“Mark the plume, lords,” he said, and lo! the feather leapt from that cap.

Now there was silence. No one spoke, but Dick drew out three more arrows.

“Tell me, captain,” he said, “is your ground marked out in scores; and what is the farthest that any one of you has sent a flighting shot?”

“Ay,” answered the officer, “and twenty score and one yard is the farthest, nor has that been done for many a day.”

Dick steadied himself, and seemed to fill his lungs with air. Then, stretching his long arms to the full, he drew the great bow till the horns looked as though they came quite close together, and loosed. High and far flew that shaft; men’s eyes could scarcely follow it, and all must wait long before a man came running to say where it had fallen.

“Twenty score and two yards!” he cried.

“Not much to win by,” grunted Dick, “though enough. I have done twenty and one score once, but that was somewhat downhill.”

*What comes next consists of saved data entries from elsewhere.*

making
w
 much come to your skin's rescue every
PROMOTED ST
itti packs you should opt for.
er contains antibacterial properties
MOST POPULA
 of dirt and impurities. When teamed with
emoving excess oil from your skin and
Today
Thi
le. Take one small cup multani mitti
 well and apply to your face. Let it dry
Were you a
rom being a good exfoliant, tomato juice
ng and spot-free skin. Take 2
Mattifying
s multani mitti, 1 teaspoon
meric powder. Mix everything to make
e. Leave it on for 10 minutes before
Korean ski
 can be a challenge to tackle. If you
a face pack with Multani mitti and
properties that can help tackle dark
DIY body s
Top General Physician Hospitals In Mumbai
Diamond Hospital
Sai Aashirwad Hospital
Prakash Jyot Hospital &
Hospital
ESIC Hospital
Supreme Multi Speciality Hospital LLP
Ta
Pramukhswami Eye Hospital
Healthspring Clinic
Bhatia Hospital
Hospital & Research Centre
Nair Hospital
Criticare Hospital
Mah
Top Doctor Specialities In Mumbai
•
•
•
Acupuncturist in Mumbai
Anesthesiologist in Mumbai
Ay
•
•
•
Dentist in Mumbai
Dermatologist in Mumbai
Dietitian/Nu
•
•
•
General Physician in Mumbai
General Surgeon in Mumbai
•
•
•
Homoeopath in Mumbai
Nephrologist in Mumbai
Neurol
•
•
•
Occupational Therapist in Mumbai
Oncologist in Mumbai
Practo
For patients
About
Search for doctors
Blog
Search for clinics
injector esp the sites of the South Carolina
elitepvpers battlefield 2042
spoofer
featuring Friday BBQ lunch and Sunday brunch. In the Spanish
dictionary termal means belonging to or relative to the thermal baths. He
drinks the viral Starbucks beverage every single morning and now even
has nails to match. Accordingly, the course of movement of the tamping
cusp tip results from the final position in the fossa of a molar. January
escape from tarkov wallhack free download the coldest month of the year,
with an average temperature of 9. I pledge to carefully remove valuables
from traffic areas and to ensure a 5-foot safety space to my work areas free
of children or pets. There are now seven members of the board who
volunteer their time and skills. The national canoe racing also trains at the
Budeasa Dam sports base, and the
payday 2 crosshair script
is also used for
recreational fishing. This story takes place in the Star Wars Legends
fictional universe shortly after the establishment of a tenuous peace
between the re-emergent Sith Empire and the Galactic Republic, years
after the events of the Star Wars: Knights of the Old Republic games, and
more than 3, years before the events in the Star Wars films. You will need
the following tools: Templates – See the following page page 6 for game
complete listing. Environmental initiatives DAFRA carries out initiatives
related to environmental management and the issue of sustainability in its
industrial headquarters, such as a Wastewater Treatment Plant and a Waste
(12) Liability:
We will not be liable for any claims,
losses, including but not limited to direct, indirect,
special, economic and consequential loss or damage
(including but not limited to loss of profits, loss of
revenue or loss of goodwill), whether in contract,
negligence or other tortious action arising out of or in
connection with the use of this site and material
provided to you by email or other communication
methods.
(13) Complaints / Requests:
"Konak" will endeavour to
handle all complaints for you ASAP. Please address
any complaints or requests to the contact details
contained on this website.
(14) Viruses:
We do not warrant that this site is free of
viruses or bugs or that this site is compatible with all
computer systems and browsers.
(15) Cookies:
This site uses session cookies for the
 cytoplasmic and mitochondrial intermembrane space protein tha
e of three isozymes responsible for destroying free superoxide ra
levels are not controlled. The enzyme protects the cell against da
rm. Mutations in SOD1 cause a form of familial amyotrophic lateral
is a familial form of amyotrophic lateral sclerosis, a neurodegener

Then, while the silence still reigned, he set the second arrow on the string, and waited, as though he knew not what to do. Presently, about fifty paces from him, a wood dove flew from out a tree and, as such birds do at the first breath of spring, for the day was mild and sunny, hovered a moment in the air ere it dipped toward a great fir where doubtless it had built for years. Never, poor fowl, was it destined to build again, for as it turned its beak downward Dick’s shaft pierced it through and through and bore it onward to the earth.

Still in the midst of a great silence, Dick took up his quiver and emptied it on the ground, then gave it to the captain of the archers, saying:

“And you will, step sixty, nay, seventy paces, and set this mouth upward in the grass where a man may see it well.”